Run Software Emulation, Hardware Emulation and Hw - 2022.2 English

Vitis Tutorials: Hardware Acceleration (XD099)

Document ID
XD099
Release Date
2022-12-01
Version
2022.2 English
  1. To ensure the application passes Software Emulation with your changes, run the following command.

    cd $LAB_WORK_DIR/makefile; make run STEP=single_buffer TARGET=sw_emu 
    

    Make sure that the Software Emulation is passing.

  2. Next, to verify the functionality is intact, use the following command to run Hardware Emulation.

    cd $LAB_WORK_DIR/makefile; make run STEP=single_buffer TARGET=hw_emu 
    
    • The commands show that the SIMULATION is PASSED. This ensures that the generated hardware is functionally correct. However, you have not run the hardware on the FPGA. .

    NOTE: This tutorial is provided with xclbin files in the $LAB_WORK_DIR/xclbin_save directory. The SOLUTION=1 option can be added to the make target for using these xclbin files for hw runs. These xclbin files were generated for Alveo U200 cards only. You must generate new xclbin files for every platform used in this tutorial.

  3. Run the following steps to execute the application on hardware.

    You are using 100,000 documents compute on the hardware.

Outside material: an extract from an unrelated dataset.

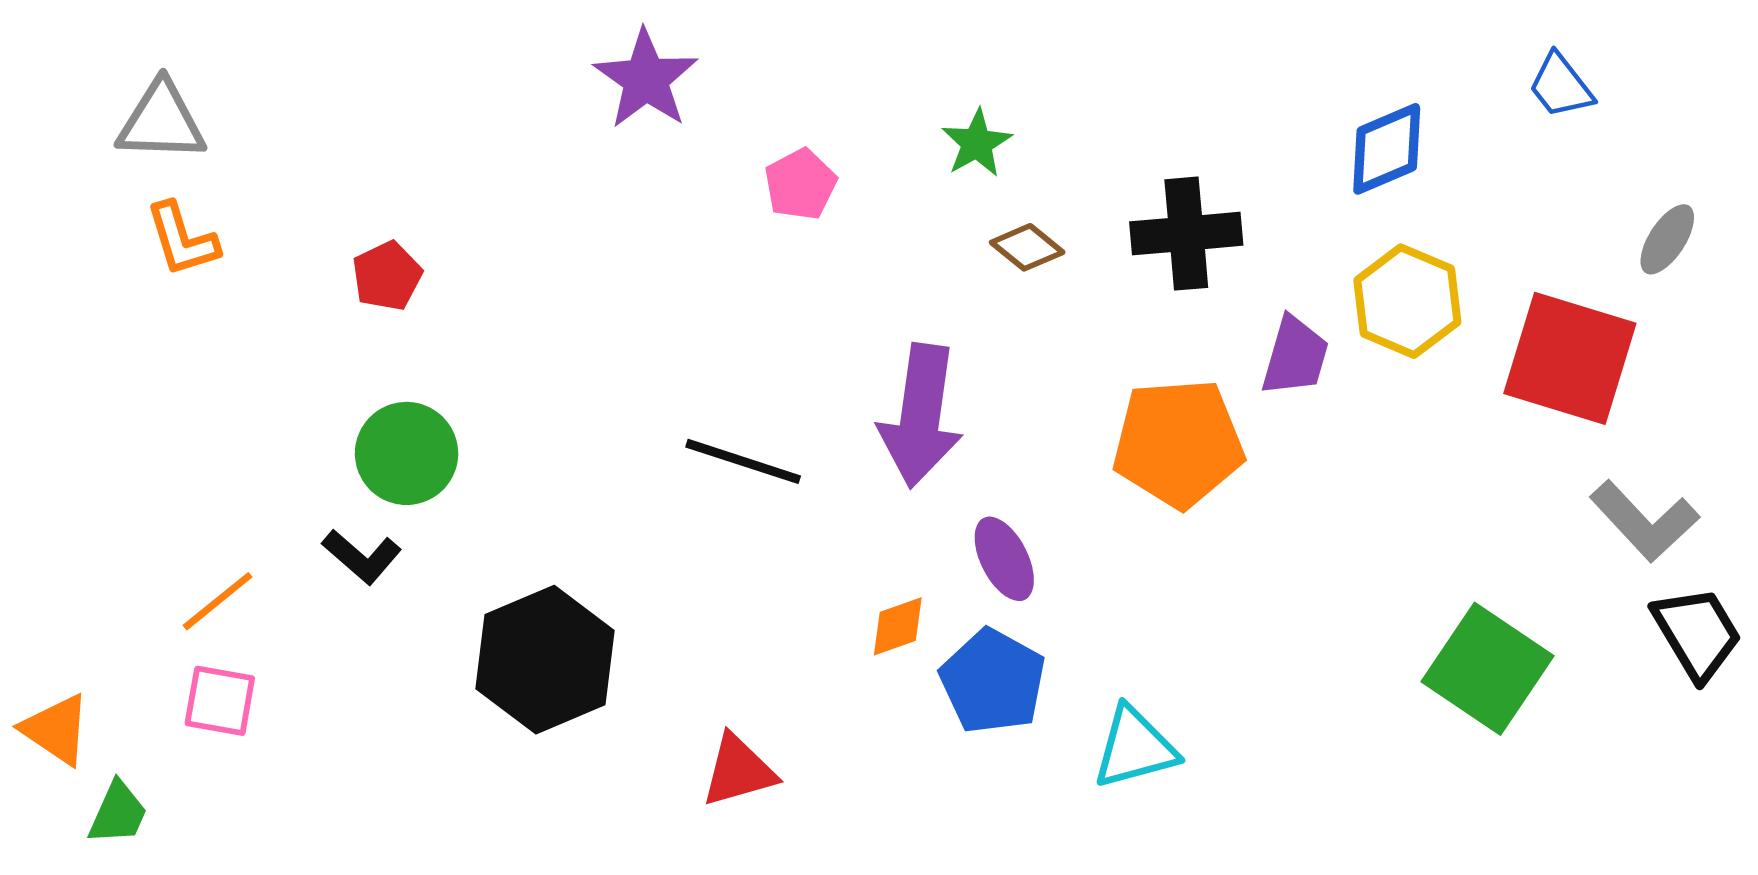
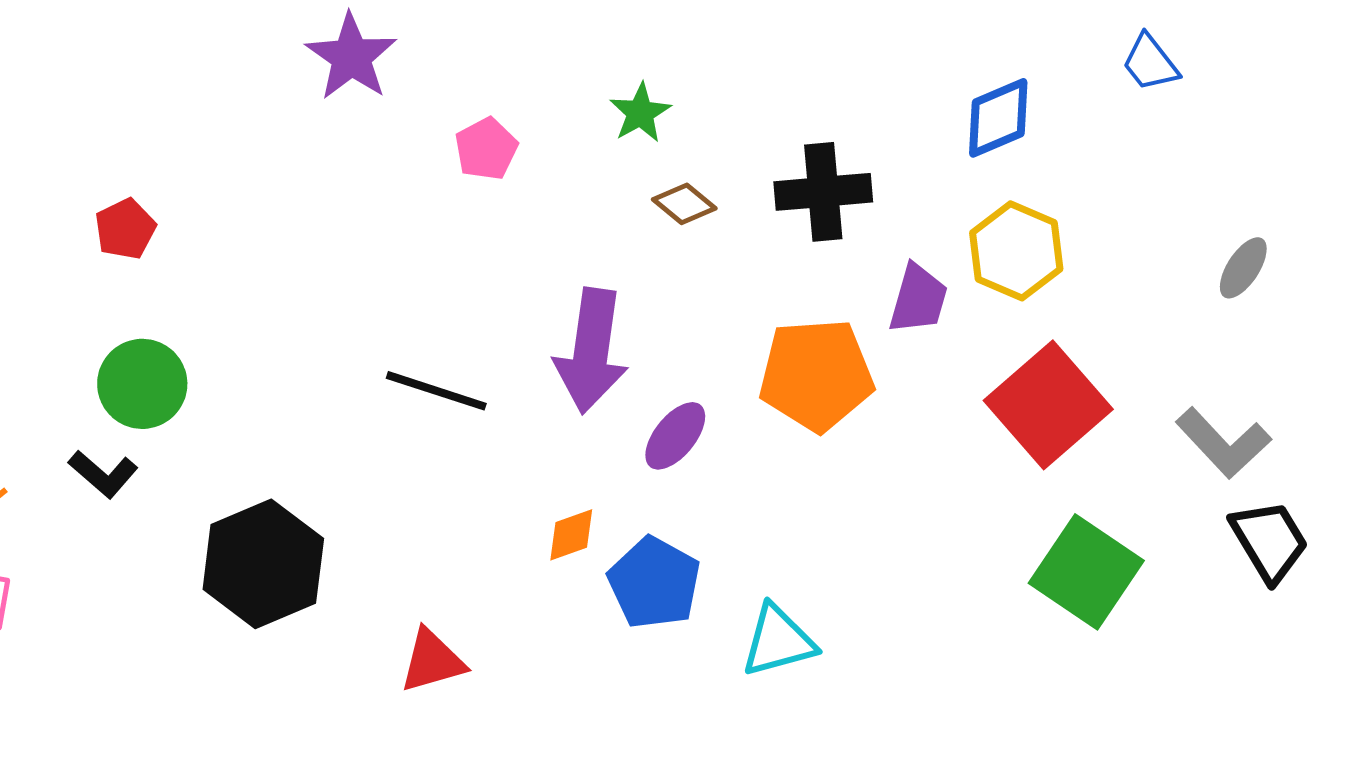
gray ellipse: (1667, 239) -> (1243, 268), moved
red square: (1570, 358) -> (1048, 405), moved, turned 32
purple ellipse: (1004, 559) -> (675, 436), moved, turned 66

    cd $LAB_WORK_DIR/makefile; make run STEP=single_buffer ITER=1 PF=4 TARGET=hw
    
    • If you are using an xclbin provided as part of solution in this tutorial, then use the following command.

      cd $LAB_WORK_DIR/makefile; make run STEP=single_buffer ITER=1 PF=4 TARGET=hw SOLUTION=1
      
    • To use four words in parallel, PF=4 will set the PARALLELIZATION macro to 4 in $LAB_WORK_DIR/reference_files/compute_score_fpga_kernel.cpp.

    • ITER=1 indicates buffer sent using single iteration (using a single buffer).

    The following output displays.

    Loading runOnfpga_hw.xclbin
    Processing 1398.903 MBytes of data
      Running with a single buffer of 1398.903 MBytes for FPGA processing
    --------------------------------------------------------------------
    Executed FPGA accelerated version  |   838.5898 ms   ( FPGA 447.964 ms )
    Executed Software-Only version     |   3187.0354 ms
    --------------------------------------------------------------------
    Verification: PASS
    
    • Total FPGA time is 447 ms. This includes the host to DDR transfer, Total Compute on FPGA and DDR to host transfer.

    • Total time of computing 100,000 documents is about 838 ms.

At this point, review the Profile reports and Timeline Trace to extract information, such as how much time it takes to transfer the data between host and kernel and how much time it takes to compute on the FPGA.